Der Gänseblümchen-Tag (National Daisy Day) wird jährlich am 28. Januar begangen und richtet den Blick auf eine Pflanze, die auf Wiesen, in Gärten und am Wegesrand zu finden ist und dennoch eine lange kulturelle Geschichte besitzt. Das Gänseblümchen gilt vielerorts als Sinnbild für Unschuld, Beständigkeit und einen stillen Optimismus; seine schlichte Erscheinung hat es zu einem der bekanntesten Wildblumenmotive gemacht.
Botanisch gehört das Gänseblümchen zur Gattung Bellis, am verbreitetsten ist Bellis perennis, das ausdauernde Gänseblümchen.
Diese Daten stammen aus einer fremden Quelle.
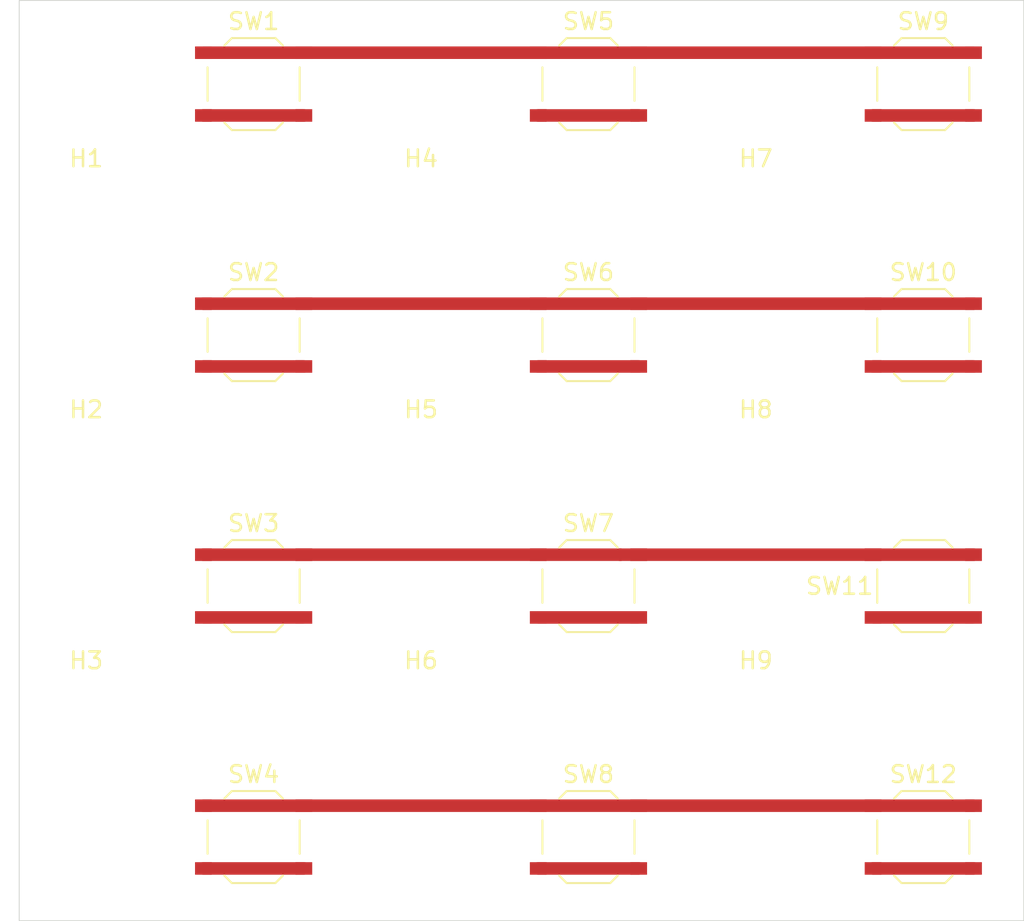
<source format=kicad_pcb>
(kicad_pcb
	(version 20241229)
	(generator "pcbnew")
	(generator_version "9.0")
	(general
		(thickness 1.6)
		(legacy_teardrops no)
	)
	(paper "A4")
	(layers
		(0 "F.Cu" signal)
		(2 "B.Cu" signal)
		(9 "F.Adhes" user "F.Adhesive")
		(11 "B.Adhes" user "B.Adhesive")
		(13 "F.Paste" user)
		(15 "B.Paste" user)
		(5 "F.SilkS" user "F.Silkscreen")
		(7 "B.SilkS" user "B.Silkscreen")
		(1 "F.Mask" user)
		(3 "B.Mask" user)
		(17 "Dwgs.User" user "User.Drawings")
		(19 "Cmts.User" user "User.Comments")
		(21 "Eco1.User" user "User.Eco1")
		(23 "Eco2.User" user "User.Eco2")
		(25 "Edge.Cuts" user)
		(27 "Margin" user)
		(31 "F.CrtYd" user "F.Courtyard")
		(29 "B.CrtYd" user "B.Courtyard")
		(35 "F.Fab" user)
		(33 "B.Fab" user)
		(39 "User.1" user)
		(41 "User.2" user)
		(43 "User.3" user)
		(45 "User.4" user)
	)
	(setup
		(pad_to_mask_clearance 0)
		(allow_soldermask_bridges_in_footprints no)
		(tenting front back)
		(grid_origin 122 66)
		(pcbplotparams
			(layerselection 0x00000000_00000000_55555555_5755f5ff)
			(plot_on_all_layers_selection 0x00000000_00000000_00000000_00000000)
			(disableapertmacros no)
			(usegerberextensions no)
			(usegerberattributes yes)
			(usegerberadvancedattributes yes)
			(creategerberjobfile yes)
			(dashed_line_dash_ratio 12.000000)
			(dashed_line_gap_ratio 3.000000)
			(svgprecision 4)
			(plotframeref no)
			(mode 1)
			(useauxorigin no)
			(hpglpennumber 1)
			(hpglpenspeed 20)
			(hpglpendiameter 15.000000)
			(pdf_front_fp_property_popups yes)
			(pdf_back_fp_property_popups yes)
			(pdf_metadata yes)
			(pdf_single_document no)
			(dxfpolygonmode yes)
			(dxfimperialunits yes)
			(dxfusepcbnewfont yes)
			(psnegative no)
			(psa4output no)
			(plot_black_and_white yes)
			(sketchpadsonfab no)
			(plotpadnumbers no)
			(hidednponfab no)
			(sketchdnponfab yes)
			(crossoutdnponfab yes)
			(subtractmaskfromsilk no)
			(outputformat 1)
			(mirror no)
			(drillshape 1)
			(scaleselection 1)
			(outputdirectory "")
		)
	)
	(net 0 "")
	(net 1 "Net-(D1-K)")
	(net 2 "/row_0")
	(net 3 "Net-(D2-K)")
	(net 4 "/row_1")
	(net 5 "Net-(D3-K)")
	(net 6 "/row_2")
	(net 7 "Net-(D4-K)")
	(net 8 "Net-(D5-K)")
	(net 9 "Net-(D6-K)")
	(net 10 "Net-(D7-K)")
	(net 11 "Net-(D8-K)")
	(net 12 "Net-(D9-K)")
	(net 13 "Net-(D10-K)")
	(net 14 "Net-(D11-K)")
	(net 15 "Net-(D12-K)")
	(net 16 "/row_3")
	(footprint "MountingHole:MountingHole_2.1mm" (layer "F.Cu") (at 152 103.5))
	(footprint "MountingHole:MountingHole_2.1mm" (layer "F.Cu") (at 132 73.5))
	(footprint "MountingHole:MountingHole_2.1mm" (layer "F.Cu") (at 112 73.5))
	(footprint "Button_Switch_SMD:SW_Push_1P1T_XKB_TS-1187A" (layer "F.Cu") (at 122 66))
	(footprint "Button_Switch_SMD:SW_Push_1P1T_XKB_TS-1187A" (layer "F.Cu") (at 142 111))
	(footprint "Button_Switch_SMD:SW_Push_1P1T_XKB_TS-1187A" (layer "F.Cu") (at 162 96))
	(footprint "Button_Switch_SMD:SW_Push_1P1T_XKB_TS-1187A" (layer "F.Cu") (at 122 111))
	(footprint "Button_Switch_SMD:SW_Push_1P1T_XKB_TS-1187A" (layer "F.Cu") (at 122 96))
	(footprint "MountingHole:MountingHole_2.1mm" (layer "F.Cu") (at 132 88.5))
	(footprint "MountingHole:MountingHole_2.1mm" (layer "F.Cu") (at 112 88.5))
	(footprint "Button_Switch_SMD:SW_Push_1P1T_XKB_TS-1187A" (layer "F.Cu") (at 142 81))
	(footprint "Button_Switch_SMD:SW_Push_1P1T_XKB_TS-1187A" (layer "F.Cu") (at 122 81))
	(footprint "MountingHole:MountingHole_2.1mm" (layer "F.Cu") (at 112 103.5))
	(footprint "Button_Switch_SMD:SW_Push_1P1T_XKB_TS-1187A" (layer "F.Cu") (at 162 66))
	(footprint "MountingHole:MountingHole_2.1mm" (layer "F.Cu") (at 152 88.5))
	(footprint "Button_Switch_SMD:SW_Push_1P1T_XKB_TS-1187A" (layer "F.Cu") (at 142 66))
	(footprint "Button_Switch_SMD:SW_Push_1P1T_XKB_TS-1187A" (layer "F.Cu") (at 162 81))
	(footprint "Button_Switch_SMD:SW_Push_1P1T_XKB_TS-1187A" (layer "F.Cu") (at 162 111))
	(footprint "MountingHole:MountingHole_2.1mm" (layer "F.Cu") (at 152 73.5))
	(footprint "MountingHole:MountingHole_2.1mm" (layer "F.Cu") (at 132 103.5))
	(footprint "Button_Switch_SMD:SW_Push_1P1T_XKB_TS-1187A" (layer "F.Cu") (at 142 96))
	(gr_rect
		(start 108 61)
		(end 168 116)
		(stroke
			(width 0.05)
			(type solid)
		)
		(fill no)
		(layer "Edge.Cuts")
		(uuid "9d0b5842-9433-449c-a413-18f5aaf27599")
	)
	(segment
		(start 119 67.875)
		(end 125 67.875)
		(width 0.75)
		(layer "F.Cu")
		(net 1)
		(uuid "05f3561e-939d-4a61-9dab-f40c14988dcd")
	)
	(segment
		(start 165 64.125)
		(end 119 64.125)
		(width 0.75)
		(layer "F.Cu")
		(net 2)
		(uuid "cc074e16-ff82-4565-b6d3-49a4f92e13e2")
	)
	(segment
		(start 119 82.875)
		(end 125 82.875)
		(width 0.75)
		(layer "F.Cu")
		(net 3)
		(uuid "8226f9eb-ef5a-4d78-8c71-6bd2268ee11f")
	)
	(segment
		(start 165 79.125)
		(end 119 79.125)
		(width 0.75)
		(layer "F.Cu")
		(net 4)
		(uuid "0b1cdcde-cb9e-4664-811f-bf52767c49da")
	)
	(segment
		(start 119 97.875)
		(end 125 97.875)
		(width 0.75)
		(layer "F.Cu")
		(net 5)
		(uuid "56831049-b7da-4481-9eda-58f3d359631f")
	)
	(segment
		(start 119 94.125)
		(end 143.9 94.125)
		(width 0.75)
		(layer "F.Cu")
		(net 6)
		(uuid "a790629d-955a-4ab8-8a41-94344b8697d1")
	)
	(segment
		(start 143.9 94.125)
		(end 165 94.125)
		(width 0.75)
		(layer "F.Cu")
		(net 6)
		(uuid "b6db11d5-487b-4769-a68f-8e8362dd07f0")
	)
	(segment
		(start 119 112.875)
		(end 125 112.875)
		(width 0.75)
		(layer "F.Cu")
		(net 7)
		(uuid "cf5ab9e1-aff4-4e5d-9cbf-471eb18eafc0")
	)
	(segment
		(start 145 67.875)
		(end 139 67.875)
		(width 0.75)
		(layer "F.Cu")
		(net 8)
		(uuid "18bdac29-913e-4304-bf29-614449f11fcd")
	)
	(segment
		(start 145 82.875)
		(end 139 82.875)
		(width 0.75)
		(layer "F.Cu")
		(net 9)
		(uuid "4dd9c1b5-7bbe-44a7-aeed-4c8ce776d65e")
	)
	(segment
		(start 145 97.875)
		(end 139 97.875)
		(width 0.75)
		(layer "F.Cu")
		(net 10)
		(uuid "203826ed-9b15-42fc-8b76-49c0e8a71bcd")
	)
	(segment
		(start 145 112.875)
		(end 139 112.875)
		(width 0.75)
		(layer "F.Cu")
		(net 11)
		(uuid "f5d9830d-6de6-452e-b7e0-dc4dca3ba9d1")
	)
	(segment
		(start 159 67.875)
		(end 165 67.875)
		(width 0.75)
		(layer "F.Cu")
		(net 12)
		(uuid "80995057-642b-455c-af2f-b2bbc8da88b2")
	)
	(segment
		(start 165 82.875)
		(end 159 82.875)
		(width 0.75)
		(layer "F.Cu")
		(net 13)
		(uuid "ff4790f4-828d-423d-91ee-3b74406b662f")
	)
	(segment
		(start 165 97.875)
		(end 159 97.875)
		(width 0.75)
		(layer "F.Cu")
		(net 14)
		(uuid "c1b86e60-c41e-465a-b5b5-4492cb22bd6c")
	)
	(segment
		(start 165 112.875)
		(end 159 112.875)
		(width 0.75)
		(layer "F.Cu")
		(net 15)
		(uuid "9f27bf76-1aa2-40b8-8c67-c756769a73dd")
	)
	(segment
		(start 119 109.125)
		(end 165 109.125)
		(width 0.75)
		(layer "F.Cu")
		(net 16)
		(uuid "1ec44a78-7ca6-423b-971f-e6e8f4b00502")
	)
	(embedded_fonts no)
)

</source>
Es ist in weiten Teilen Europas heimisch und wurde bereits in der Antike beschrieben. Schon frühe Kräuterbücher erwähnen seine Verwendung in der Volksmedizin, etwa zur Wundbehandlung oder als Bestandteil von Salben. Im Mittelalter fand die Pflanze Eingang in symbolische Darstellungen, in der Kunst ebenso wie in der Dichtung. In der christlichen Ikonografie stand sie häufig für Demut und Reinheit, während sie in der weltlichen Bildsprache mit Jugend und unverstellter Schönheit verbunden wurde.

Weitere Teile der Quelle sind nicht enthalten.